Stirling stared aft to the deck house, out of which sleepy-eyed Kanakas and boat steerers were appearing, then stepped to one rail and studied the swinging sheer of the Pole Star. He saw beyond the smoke of the cook's stovepipe the swinging lift of the quarter-deck. Upon this a figure strode from rail to rail. It was Marr.

"How about that woman?" The question dropped from Stirling's lips as he turned toward the Yankee second mate.

"Your guess is as good as mine.
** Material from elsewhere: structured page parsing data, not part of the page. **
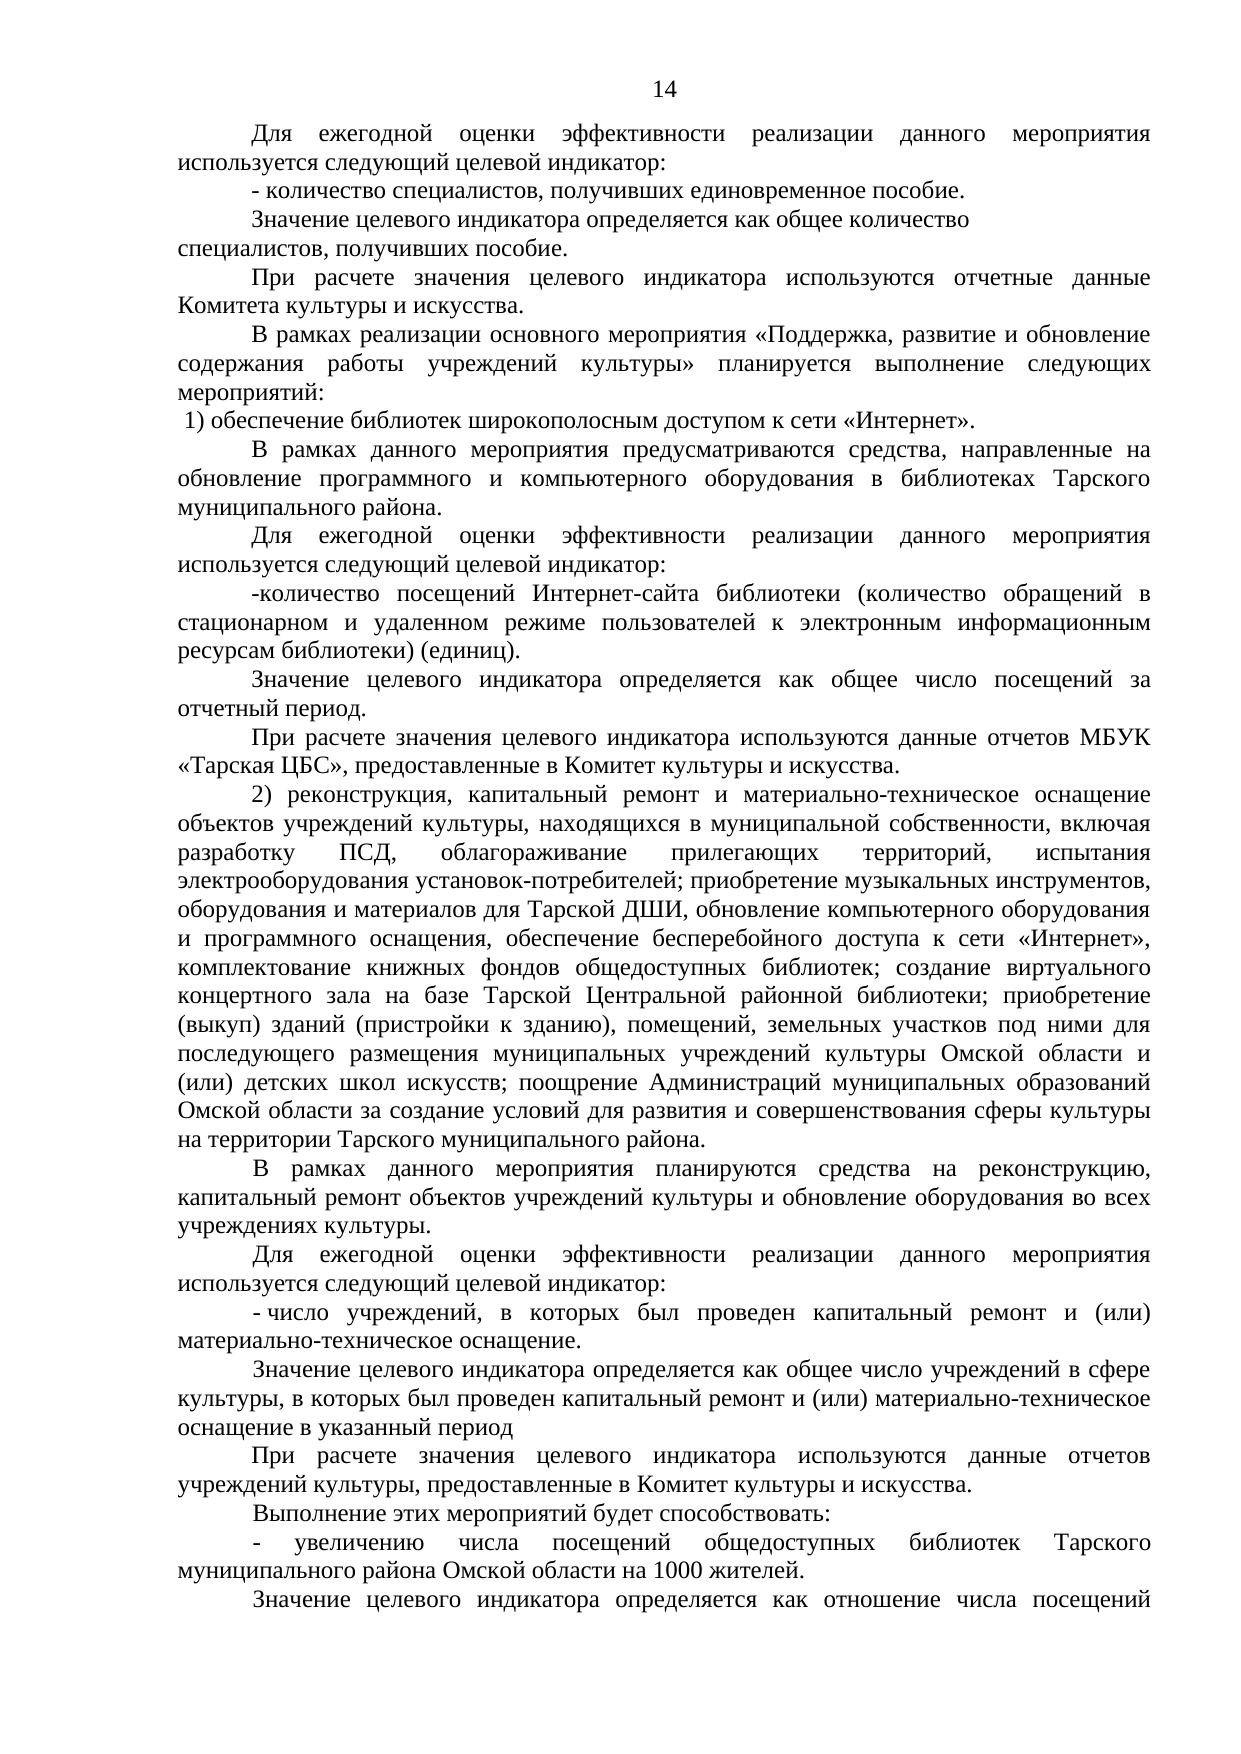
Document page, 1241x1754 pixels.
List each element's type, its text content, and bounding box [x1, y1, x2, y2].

text Значение целевого индикатора определяется как общее число посещений за отчетный период. [177, 664, 1152, 722]
text В рамках реализации основного мероприятия «Поддержка, развитие и обновление содержания работы учреждений культуры» планируется выполнение следующих мероприятий: [177, 319, 1152, 406]
text При расчете значения целевого индикатора используются данные отчетов МБУК «Тарская ЦБС», предоставленные в Комитет культуры и искусства. [177, 722, 1152, 779]
text - число учреждений, в которых был проведен капитальный ремонт и (или) материально-техническое оснащение. [177, 1297, 1152, 1354]
text Выполнение этих мероприятий будет способствовать: [177, 1498, 1152, 1527]
text - количество специалистов, получивших единовременное пособие. [251, 176, 1152, 204]
text Для ежегодной оценки эффективности реализации данного мероприятия используется следующий целевой индикатор: [177, 118, 1152, 176]
text -количество посещений Интернет-сайта библиотеки (количество обращений в стационарном и удаленном режиме пользователей к электронным информационным ресурсам библиотеки) (единиц). [177, 578, 1152, 664]
text 2) реконструкция, капитальный ремонт и материально-техническое оснащение объектов учреждений культуры, находящихся в муниципальной собственности, включая разработку ПСД, облагораживание прилегающих территорий, испытания электрооборудования установок-потребителей; приобретение музыкальных инструментов, оборудования и материалов для Тарской ДШИ, обновление компьютерного оборудования и программного оснащения, обеспечение бесперебойного доступа к сети «Интернет», комплектование книжных фондов общедоступных библиотек; создание виртуального концертного зала на базе Тарской Центральной районной библиотеки; приобретение (выкуп) зданий (пристройки к зданию), помещений, земельных участков под ними для последующего размещения муниципальных учреждений культуры Омской области и (или) детских школ искусств; поощрение Администраций муниципальных образований Омской области за создание условий для развития и совершенствования сферы культуры на территории Тарского муниципального района. [177, 779, 1152, 1153]
text Для ежегодной оценки эффективности реализации данного мероприятия используется следующий целевой индикатор: [177, 1239, 1152, 1297]
text Значение целевого индикатора определяется как общее количество [251, 204, 1152, 233]
text Значение целевого индикатора определяется как общее число учреждений в сфере культуры, в которых был проведен капитальный ремонт и (или) материально-техническое оснащение в указанный период [177, 1354, 1152, 1441]
text - увеличению числа посещений общедоступных библиотек Тарского муниципального района Омской области на 1000 жителей. [177, 1527, 1152, 1584]
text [177, 1584, 1152, 1613]
text Для ежегодной оценки эффективности реализации данного мероприятия используется следующий целевой индикатор: [177, 521, 1152, 578]
text В рамках данного мероприятия предусматриваются средства, направленные на обновление программного и компьютерного оборудования в библиотеках Тарского муниципального района. [177, 434, 1152, 521]
text 1) обеспечение библиотек широкополосным доступом к сети «Интернет». [177, 406, 1152, 434]
text При расчете значения целевого индикатора используются отчетные данные Комитета культуры и искусства. [177, 262, 1152, 319]
text При расчете значения целевого индикатора используются данные отчетов учреждений культуры, предоставленные в Комитет культуры и искусства. [177, 1441, 1152, 1498]
text специалистов, получивших пособие. [177, 233, 1152, 262]
text В рамках данного мероприятия планируются средства на реконструкцию, капитальный ремонт объектов учреждений культуры и обновление оборудования во всех учреждениях культуры. [177, 1153, 1152, 1239]
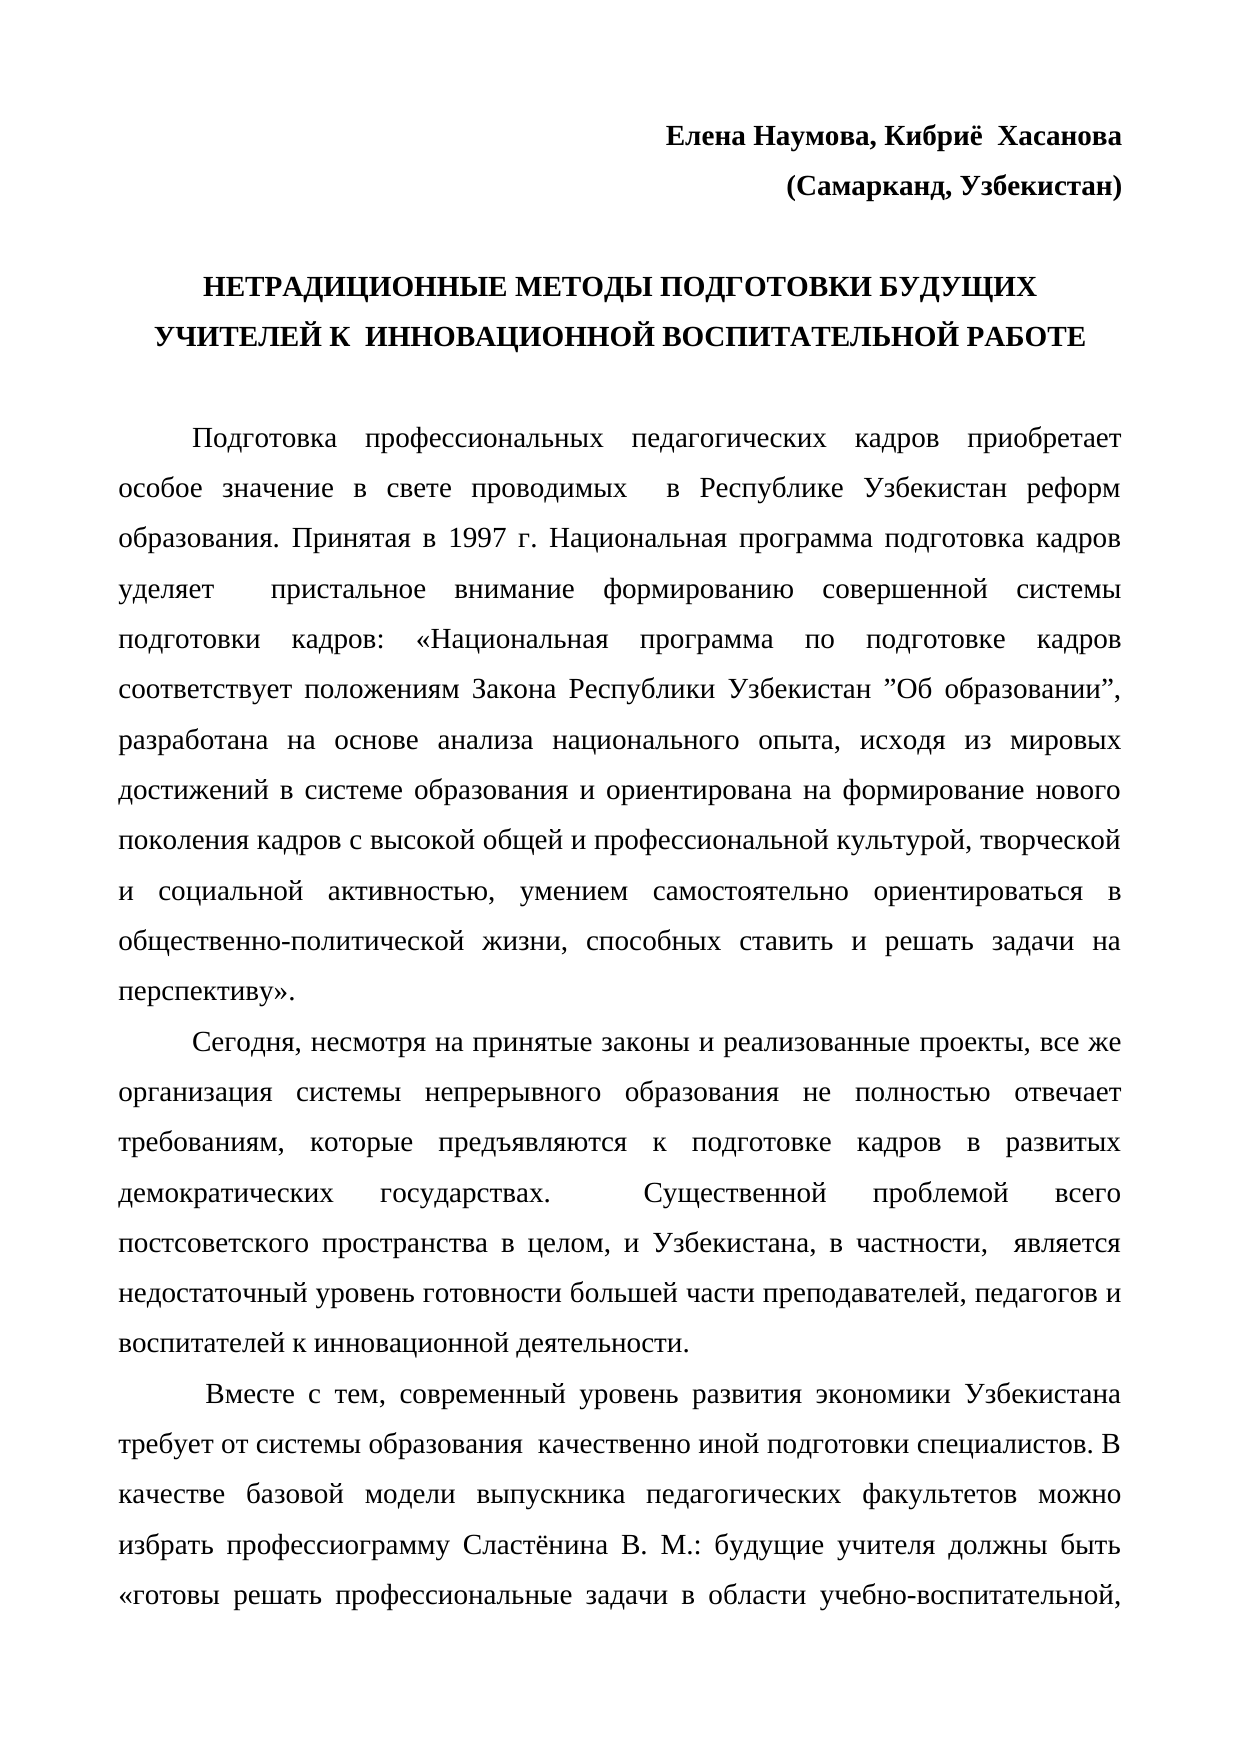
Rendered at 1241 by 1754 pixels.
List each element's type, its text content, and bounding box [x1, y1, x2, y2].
I didn't know Marr had any woman in view when he dropped anchor in this port. There's a kind of a law against women going North in whalers, ain't there?"

"The owners don't allow it! But then Marr is an owner. He could do anything."

Cushner stroked his beard. He twirled its point. "I heard voices on deck last night," he said with reserve. "I'm willin' to venture five plugs of tobacco that one was a woman's voice. Maybe she came out to say good-bye to the skipper. Maybe she didn't. Maybe it's his wife."